4. Metaphysics removes the fear of the unknown and Religious Inclinations

Since the age of antiquity, religion has been presented with many unquestionable doctrines, inclinations, and practices. Even in the contemporary society, those unquestionable and some unknown doctrines, inclinations, and practices, are still in existence. And, most times, when a religious leader makes an affirmation, it is taken to unquestionable. Also, it is advised not to touch the anointed and do no harm to the prophets of God. But, most of these religious leaders have turned to leaders of religion. And, by so doing, they reconstruct and manipulate religious doctrines and practices to the very advantage of their daily lives. 

Yes, God is a metaphysical being who operates in a metaphysical way. So, it takes only a leap to the metaphysical world to understand when there is a misinterpretation in the religious doctrines and teachings. Therefore, the study of metaphysics strongly helps one to be aware of the metaphysical concepts. It also removes the fear of the unknown, the unknown religious doctrines, and inclinations.

Therefore, religiously, metaphysics is relevant to contemporary society because it helps people to understand and develop their religious and spiritual life as well as society. 

5. Metaphysics helps us to study the natural world and how it operates

In the contemporary era, metaphysics challenges man to develop an interest in things beyond the mundane issues thereby making man discover new areas of knowledge, realize those lifelong goals and become more responsible citizens of the society.

Again, people who study metaphysics tend to seek things that are beyond the physical world and as such, pay little or no attention to material things which are the basis of most immoral activities like robbery, prostitution, kidnapping, child trafficking, child swapping, abortion, corruption, etc. People like Nelson Mandela, Julius Nyerere, Martin Luther King Jnr., and few others are examples of those who shunned mundane things and preached uprightness.

Metaphysics begins when Physics ends

Metaphysics is the study of things beyond the physical realm. It studies things that are not seen or touched. It studies concepts that are in the world of forms (as in Plato’s ideology). Humans, in their day-to-day activities, associate themselves with the physical concepts as well as the metaphysical concepts. In most cases, where the physical concepts end, metaphysical concepts begin. 

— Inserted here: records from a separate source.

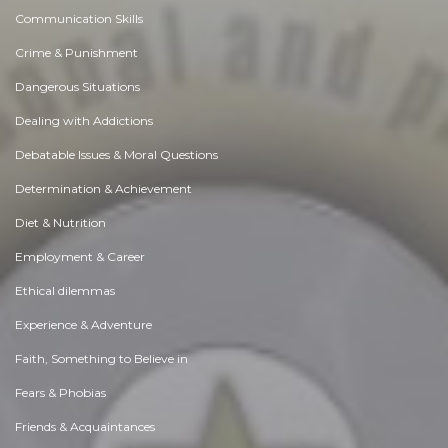
Communication Skills
Crime & Punishment
Dangerous Situations
Dealing with Addictions
Debatable Issues & Moral Questions
Determination & Achievement
Diet & Nutrition
Employment & Career
Ethical dilemmas
Experience & Adventure
Faith, Something to Believe in
Fears & Phobias
Friends & Acquaintances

However, the study of metaphysics equips one with the necessary tool to relate with the metaphysical at the end of physical endeavor. For instance, God is a metaphysical being. At almost every moment, humans (who are atheists and deists) act and relate (physically) with their fellow human beings with the fear of God (who is metaphysical). But, in order to maintain a coherency and also relate with the two different ideas, that is, in order to relate with the metaphysical after the physical, there is every need to employ metaphysics. 


The attempt of this research so far has been to justify the relevance of metaphysics in the contemporary era. However, the claim of the research is not that I have explored all the areas of relevance of metaphysics in the contemporary era.

The value of metaphysics cannot be overemphasized. The point here is that our contemporary era needs metaphysics; it is a human need. We cannot but do with it.

Any attempt to run away from metaphysics and philosophy at large will certainly portend doom for our contemporary time. Always call to mind that metaphysics helps to develop and transform the human mind and when the human mind is properly developed, it goes a long way to translate to human and societal development.

It is therefore recommended and encouraged for at least a little activity of metaphysical training to be observed for all and sundry in this contemporary time.


  1. O. Donald, Lecture on “Landmark Philosophy”, on Thursday 3rd, May 2018. 08:24 am.
  2. Izu M. Onyeocha “Beginning Metaphysics” pgs, 14, and 74.